Economics of nursing
Studies show that the number of men who are going into the nursing field is slowly but steadily increasing for economic reasons, according to the OCN. A 2016 OCN report states that the demand for nurses in Oregon is only going to increase over the next decade, especially as the aging population grows and more healthcare services are needed.
“We have the one-two punch of an aging population in the state and an aging workforce,” OCN Executive Director Jana Bitton said.
And with growing demand often comes better pay. According to 2017 data from the U.S. Bureau of Labor Statistics, Oregon ranks as the fifth-highest-paying state for nurses, with an average annual wage of $88,770. Nationally, nurses make an average annual wage of $70,000. Plus, according to the Gallup polling organization, nurses have been the most trusted profession in the U.S. for 16 years in a row.
Still, Bitton said she anticipates a nursing shortage in years to come. One big reason is the lack of training.
According to a 2015 OCN report, the industry has struggled to find enough nursing instructors. The report found that between 2011 and 2014 “almost 70 percent of nurse faculty positions were vacated at some point during the three-year survey period.” Bitton said that this may exacerbate the nursing shortage.
“The only way you’re going to be able to produce the nurses is by educating them,” Bitton said. “If we don’t have faculty to actually educate those nurses to be as excellent as we want them to be, then we’re running a risk of not being able to have that healthcare access that people need.”
Training is especially critical because many people come to nursing as a second career.

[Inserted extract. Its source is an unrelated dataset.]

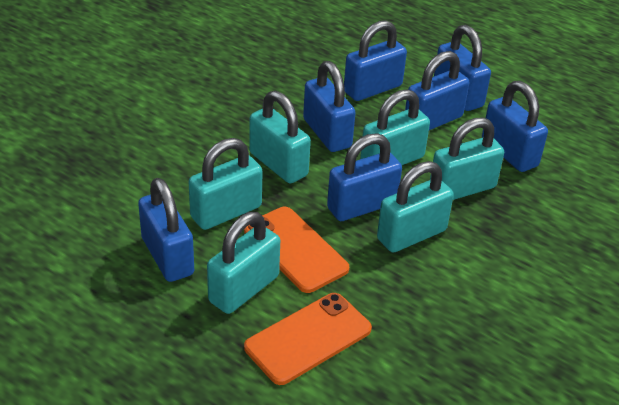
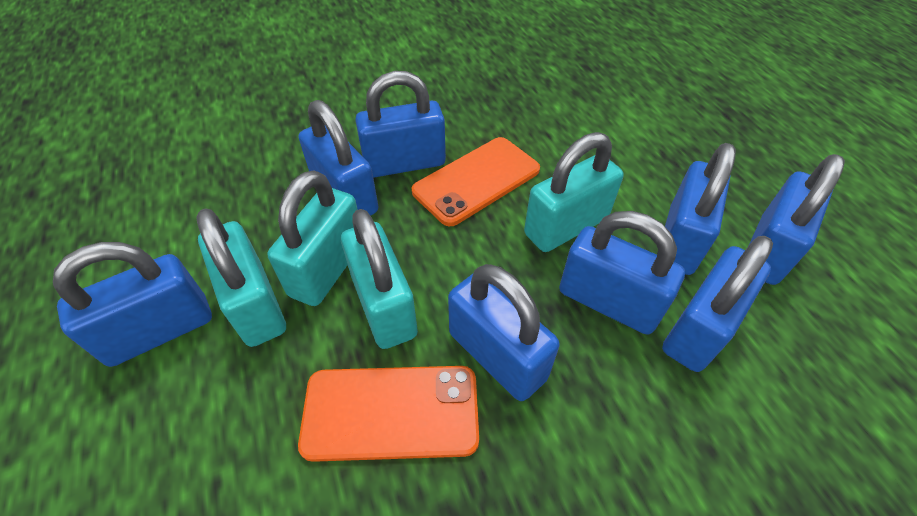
blue padlock: 7 -> 8
turquoise padlock: 6 -> 4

Bitton traces the growth in male nursing to the economic recession of 2008, after which more men began to see healthcare as a viable or even second career option.
“Nursing is one of those professions where it really isn’t like TV,” Bitton said. “You’re not going to just get a nursing degree and necessarily go to a hospital and work in a hospital…You’ve got so many opportunities and so many different pathways that you can choose.”

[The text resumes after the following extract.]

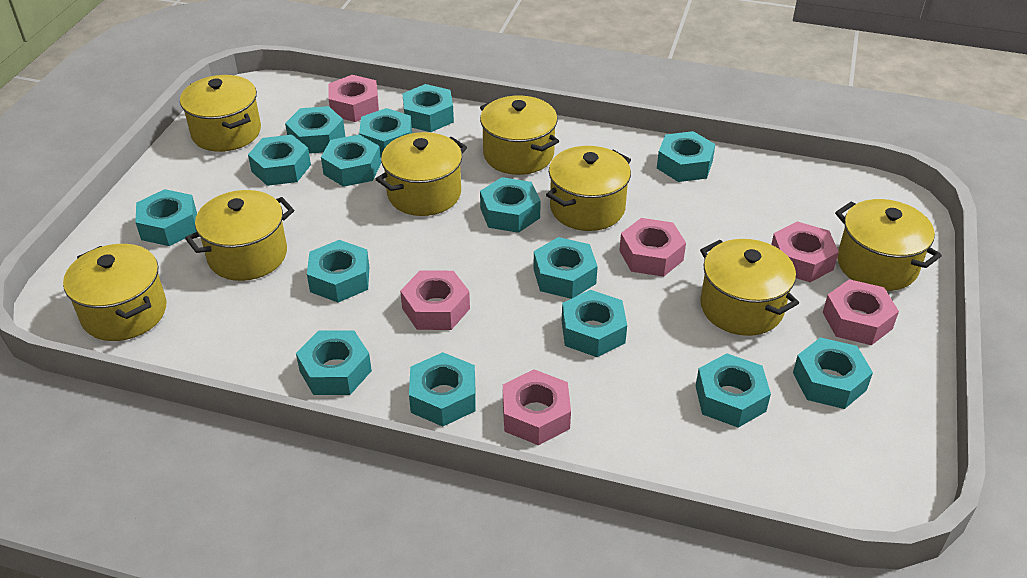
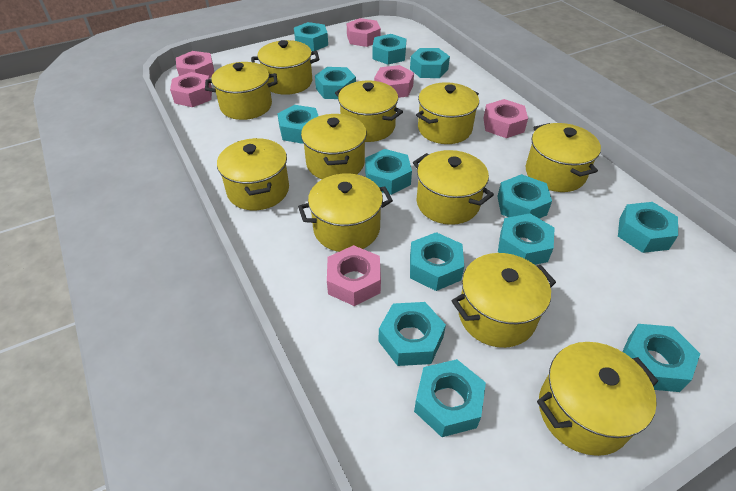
turquoise nut: 15 -> 13
yellow pot: 8 -> 11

Nursing wasn’t Kaufman’s first career choice, either. After he graduated from college, Kaufman worked for the United States Forest Service as a biology researcher and was also a part-time firefighter.
“I… didn’t take my education quite as seriously,” said Kaufman, who bounced around from career to career. “And certainly didn’t see myself in a career where I would have the responsibility of people’s lives or their health or their well-being on my shoulder. I didn’t want to have anything to do with that.”
Today, in addition to being a nurse, Kaufman is also a nursing instructor at Lane Community College, an example of one of the alternate pathways that Bitton mentioned. For Olivas, his mission to become a nurse is all about building meaningful relationships with patients. He said that that’s the essential component to the job — no matter if you’re a nurse who’s male or female.
“That’s powerful to know that somebody really has that trust in you,” he said. “You’re going to be there for the family, you’re going to advocate for them, you’re going to know what to do and you’re gonna know how to take care of them. I can’t really explain it. It just feels good.”